→ **PAGE EXCERPT**:

Have I done it wrong?
------------------------------------------------
It's alright I've seen what I did wrong

foreach $line (@MFL) {
my @alts;
while ($line =~ /<[^>]*\balt=(["'])(.*?)\1/ig) {
push @alts, $2;
}
print "", join("\n",@alts), "<br>\n";
}

It now works fine.

Thank you very much.

Sixtease
12-22-2009, 06:27 AM
You need not do the outer loop, either:
open(TFL, "file.txt") || die("could not open");
my $html = join('', <TFL>);
close(TFL);

my @alts;
while ($html =~ /<[^>]*\balt=(["'])(.*?)\1/isg) {
push @alts, $2;
}
print "values of alt tags:\n", join("\n",@alts), "<br>\n";

Update: I also added a s modifier to the regexp to deal with multiline alt attributes.

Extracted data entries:
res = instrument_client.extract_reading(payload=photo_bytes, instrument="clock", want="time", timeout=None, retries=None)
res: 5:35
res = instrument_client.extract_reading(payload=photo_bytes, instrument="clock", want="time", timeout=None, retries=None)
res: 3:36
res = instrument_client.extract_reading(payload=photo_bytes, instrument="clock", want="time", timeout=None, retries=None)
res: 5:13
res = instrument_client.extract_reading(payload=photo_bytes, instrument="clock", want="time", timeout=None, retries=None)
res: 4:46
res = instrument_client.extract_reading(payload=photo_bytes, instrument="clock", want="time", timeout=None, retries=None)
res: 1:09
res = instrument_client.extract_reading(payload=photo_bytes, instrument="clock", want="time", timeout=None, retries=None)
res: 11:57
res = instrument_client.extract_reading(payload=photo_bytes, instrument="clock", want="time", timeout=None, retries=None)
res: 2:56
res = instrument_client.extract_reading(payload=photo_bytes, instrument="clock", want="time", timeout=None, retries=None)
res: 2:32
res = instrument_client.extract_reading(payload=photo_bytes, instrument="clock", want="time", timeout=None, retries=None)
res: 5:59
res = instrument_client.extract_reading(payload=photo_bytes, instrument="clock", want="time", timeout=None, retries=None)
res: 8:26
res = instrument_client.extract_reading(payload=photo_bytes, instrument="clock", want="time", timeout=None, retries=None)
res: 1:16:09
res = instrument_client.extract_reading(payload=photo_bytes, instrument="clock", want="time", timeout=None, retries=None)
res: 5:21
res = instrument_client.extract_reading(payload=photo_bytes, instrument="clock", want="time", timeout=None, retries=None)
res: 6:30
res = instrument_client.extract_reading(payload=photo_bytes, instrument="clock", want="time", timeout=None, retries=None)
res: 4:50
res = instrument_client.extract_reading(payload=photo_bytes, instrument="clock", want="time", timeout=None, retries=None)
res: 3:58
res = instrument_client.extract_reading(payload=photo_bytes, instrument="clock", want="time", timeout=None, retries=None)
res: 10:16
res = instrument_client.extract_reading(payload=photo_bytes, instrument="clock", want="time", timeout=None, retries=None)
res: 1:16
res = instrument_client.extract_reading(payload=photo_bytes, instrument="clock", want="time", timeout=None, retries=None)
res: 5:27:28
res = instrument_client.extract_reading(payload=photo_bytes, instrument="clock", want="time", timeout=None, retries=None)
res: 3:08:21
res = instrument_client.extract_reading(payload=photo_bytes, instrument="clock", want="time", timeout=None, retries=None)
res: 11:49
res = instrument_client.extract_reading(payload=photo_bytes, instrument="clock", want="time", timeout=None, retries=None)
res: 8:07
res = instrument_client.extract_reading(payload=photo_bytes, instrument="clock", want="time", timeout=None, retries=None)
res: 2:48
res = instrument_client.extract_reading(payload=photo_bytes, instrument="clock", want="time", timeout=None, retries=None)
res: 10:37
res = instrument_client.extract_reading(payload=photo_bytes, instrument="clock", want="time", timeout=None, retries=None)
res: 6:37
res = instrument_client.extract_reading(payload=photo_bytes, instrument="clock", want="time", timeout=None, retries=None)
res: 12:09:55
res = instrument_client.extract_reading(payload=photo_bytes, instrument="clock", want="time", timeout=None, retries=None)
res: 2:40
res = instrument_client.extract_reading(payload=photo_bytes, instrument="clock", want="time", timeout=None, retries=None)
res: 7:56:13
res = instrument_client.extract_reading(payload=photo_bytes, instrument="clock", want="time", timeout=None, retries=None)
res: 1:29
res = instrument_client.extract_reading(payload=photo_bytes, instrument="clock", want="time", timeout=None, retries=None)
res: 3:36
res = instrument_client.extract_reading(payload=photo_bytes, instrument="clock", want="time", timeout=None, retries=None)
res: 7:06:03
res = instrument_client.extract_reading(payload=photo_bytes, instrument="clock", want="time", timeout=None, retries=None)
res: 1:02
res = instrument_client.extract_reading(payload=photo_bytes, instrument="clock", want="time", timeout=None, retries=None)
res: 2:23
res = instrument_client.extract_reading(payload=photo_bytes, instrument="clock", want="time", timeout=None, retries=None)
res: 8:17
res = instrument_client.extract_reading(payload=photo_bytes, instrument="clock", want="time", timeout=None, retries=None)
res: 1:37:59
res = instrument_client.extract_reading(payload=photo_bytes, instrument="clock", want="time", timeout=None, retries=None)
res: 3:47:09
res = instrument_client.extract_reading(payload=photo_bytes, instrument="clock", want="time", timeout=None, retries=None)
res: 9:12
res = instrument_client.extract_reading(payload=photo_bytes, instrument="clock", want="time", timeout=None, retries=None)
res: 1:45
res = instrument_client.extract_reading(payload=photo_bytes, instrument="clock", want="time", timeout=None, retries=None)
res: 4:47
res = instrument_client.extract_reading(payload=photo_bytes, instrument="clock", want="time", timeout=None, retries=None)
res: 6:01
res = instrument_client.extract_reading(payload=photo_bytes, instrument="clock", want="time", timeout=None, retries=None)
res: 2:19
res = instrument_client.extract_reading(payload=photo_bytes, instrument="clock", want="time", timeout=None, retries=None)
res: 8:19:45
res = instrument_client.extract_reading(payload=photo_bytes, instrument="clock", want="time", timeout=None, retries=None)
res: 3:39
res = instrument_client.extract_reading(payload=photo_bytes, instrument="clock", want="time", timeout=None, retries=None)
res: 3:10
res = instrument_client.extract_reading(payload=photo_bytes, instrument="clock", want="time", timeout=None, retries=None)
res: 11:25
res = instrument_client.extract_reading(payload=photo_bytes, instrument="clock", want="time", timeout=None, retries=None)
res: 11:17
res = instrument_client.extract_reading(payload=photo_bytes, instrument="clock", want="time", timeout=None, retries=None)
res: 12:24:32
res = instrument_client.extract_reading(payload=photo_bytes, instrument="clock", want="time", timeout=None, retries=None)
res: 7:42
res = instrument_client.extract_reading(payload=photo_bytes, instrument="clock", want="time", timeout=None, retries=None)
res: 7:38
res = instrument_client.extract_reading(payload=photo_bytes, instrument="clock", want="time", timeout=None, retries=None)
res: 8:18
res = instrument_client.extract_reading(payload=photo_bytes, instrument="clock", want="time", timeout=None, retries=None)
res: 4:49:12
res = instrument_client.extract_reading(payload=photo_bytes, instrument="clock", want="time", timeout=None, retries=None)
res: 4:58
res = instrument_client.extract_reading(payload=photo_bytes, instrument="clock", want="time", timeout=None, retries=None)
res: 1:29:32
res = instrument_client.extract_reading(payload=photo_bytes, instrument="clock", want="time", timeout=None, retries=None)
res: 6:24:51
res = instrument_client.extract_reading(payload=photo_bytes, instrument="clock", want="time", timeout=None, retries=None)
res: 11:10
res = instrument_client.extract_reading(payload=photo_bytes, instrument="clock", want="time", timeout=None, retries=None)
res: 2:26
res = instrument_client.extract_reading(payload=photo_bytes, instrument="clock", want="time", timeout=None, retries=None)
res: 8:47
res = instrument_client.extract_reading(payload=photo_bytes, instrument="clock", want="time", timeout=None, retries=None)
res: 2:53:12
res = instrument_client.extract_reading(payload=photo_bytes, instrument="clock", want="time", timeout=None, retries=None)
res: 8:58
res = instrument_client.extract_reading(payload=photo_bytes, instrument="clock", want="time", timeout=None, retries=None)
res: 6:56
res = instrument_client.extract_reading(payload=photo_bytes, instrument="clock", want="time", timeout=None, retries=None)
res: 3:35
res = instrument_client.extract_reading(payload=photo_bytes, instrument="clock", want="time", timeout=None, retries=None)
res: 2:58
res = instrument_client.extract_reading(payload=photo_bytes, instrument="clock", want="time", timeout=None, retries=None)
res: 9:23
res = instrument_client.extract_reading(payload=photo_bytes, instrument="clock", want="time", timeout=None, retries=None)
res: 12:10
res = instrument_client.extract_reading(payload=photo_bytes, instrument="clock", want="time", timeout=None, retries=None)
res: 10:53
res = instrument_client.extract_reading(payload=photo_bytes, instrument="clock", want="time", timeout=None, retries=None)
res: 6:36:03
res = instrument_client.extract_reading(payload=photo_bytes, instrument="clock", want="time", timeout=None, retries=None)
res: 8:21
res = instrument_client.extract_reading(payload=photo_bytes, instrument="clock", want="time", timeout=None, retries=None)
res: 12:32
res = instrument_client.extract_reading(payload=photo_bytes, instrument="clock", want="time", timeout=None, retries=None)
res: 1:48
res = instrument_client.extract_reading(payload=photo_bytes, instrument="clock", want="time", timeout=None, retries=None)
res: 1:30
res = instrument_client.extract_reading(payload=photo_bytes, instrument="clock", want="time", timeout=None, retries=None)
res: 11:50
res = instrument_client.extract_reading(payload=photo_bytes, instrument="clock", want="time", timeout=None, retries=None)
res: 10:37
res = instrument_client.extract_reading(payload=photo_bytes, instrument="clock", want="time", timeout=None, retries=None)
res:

→ **SET EXERCISE**:
Can you carry the forum thread on extracting alt attribute values in Perl forward from its last post?

→ **RESULT**:
edatz
12-22-2009, 03:45 PM
Thanks for that Sixtease. At first the output didn't work quite right for me, but I tweaked it a little and it's doing the result with good breaks.


open(TFL, "file.txt") || die("could not open");
$MFL = join('', <TFL>);
close(TFL);

my @alts;
while ($TFL =~ /<[^>]*\balt=(["'])(.*?)\1/ig) {
push @alts, $2;
}
print join("<br>\n",@alts);


I then applied it to a file that's a small FFDB of 4 fields. I picked up the file name and used the extract on its image fields and I now have the result I wanted. Works a treat. Thanks again.